⟨

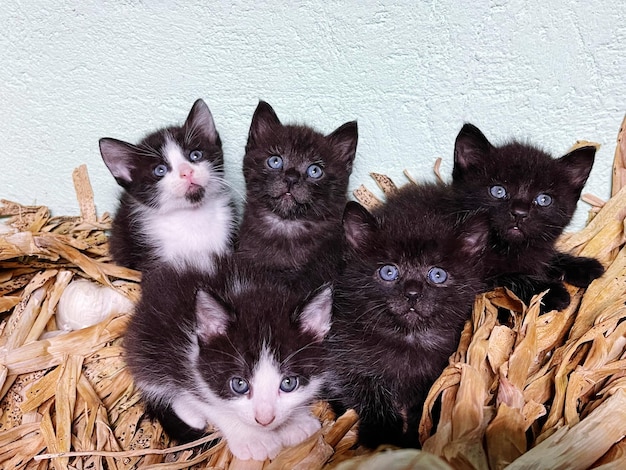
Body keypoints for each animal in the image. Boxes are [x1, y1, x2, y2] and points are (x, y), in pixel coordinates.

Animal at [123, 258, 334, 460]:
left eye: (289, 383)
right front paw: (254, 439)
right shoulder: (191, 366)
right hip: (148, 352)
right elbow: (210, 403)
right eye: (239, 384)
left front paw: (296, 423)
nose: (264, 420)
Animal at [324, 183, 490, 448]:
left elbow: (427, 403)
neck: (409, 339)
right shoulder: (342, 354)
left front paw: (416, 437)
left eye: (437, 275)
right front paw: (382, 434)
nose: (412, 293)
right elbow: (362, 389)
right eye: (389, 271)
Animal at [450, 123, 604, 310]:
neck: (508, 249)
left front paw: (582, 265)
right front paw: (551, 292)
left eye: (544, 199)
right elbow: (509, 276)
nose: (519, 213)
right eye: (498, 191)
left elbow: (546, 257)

⟩
⟨

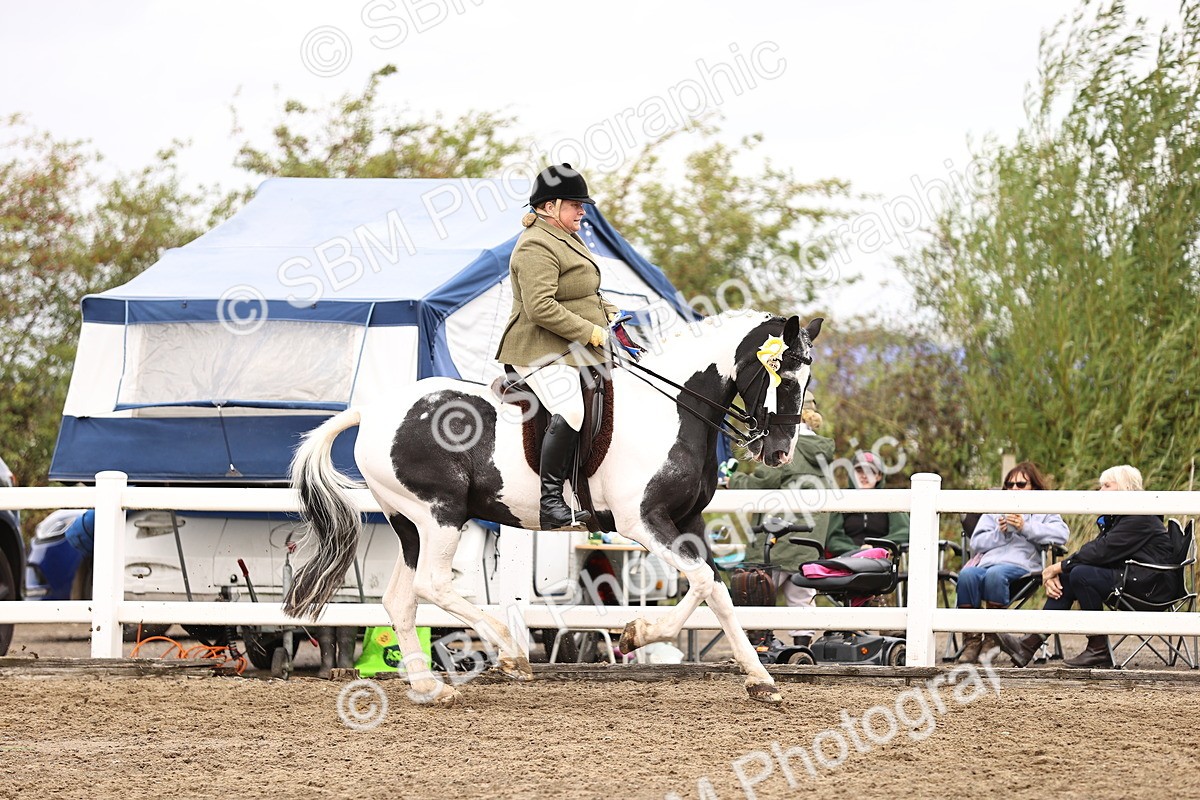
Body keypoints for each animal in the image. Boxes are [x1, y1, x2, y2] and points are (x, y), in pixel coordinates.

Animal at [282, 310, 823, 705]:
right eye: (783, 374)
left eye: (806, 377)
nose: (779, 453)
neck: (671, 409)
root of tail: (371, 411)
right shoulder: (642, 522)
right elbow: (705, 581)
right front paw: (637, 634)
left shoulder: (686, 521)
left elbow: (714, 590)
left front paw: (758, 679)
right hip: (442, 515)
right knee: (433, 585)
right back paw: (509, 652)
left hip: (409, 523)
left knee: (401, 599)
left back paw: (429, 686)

⟩

**Required action**. After locating the line with "left elbow: (714, 590)" above, return that line and every later line through the one with "left back paw: (429, 686)", word for word and with nothing else.

**Completed exercise**.
left elbow: (714, 590)
left front paw: (758, 679)
right hip: (442, 515)
right knee: (433, 585)
right back paw: (509, 652)
left hip: (409, 523)
left knee: (401, 599)
left back paw: (429, 686)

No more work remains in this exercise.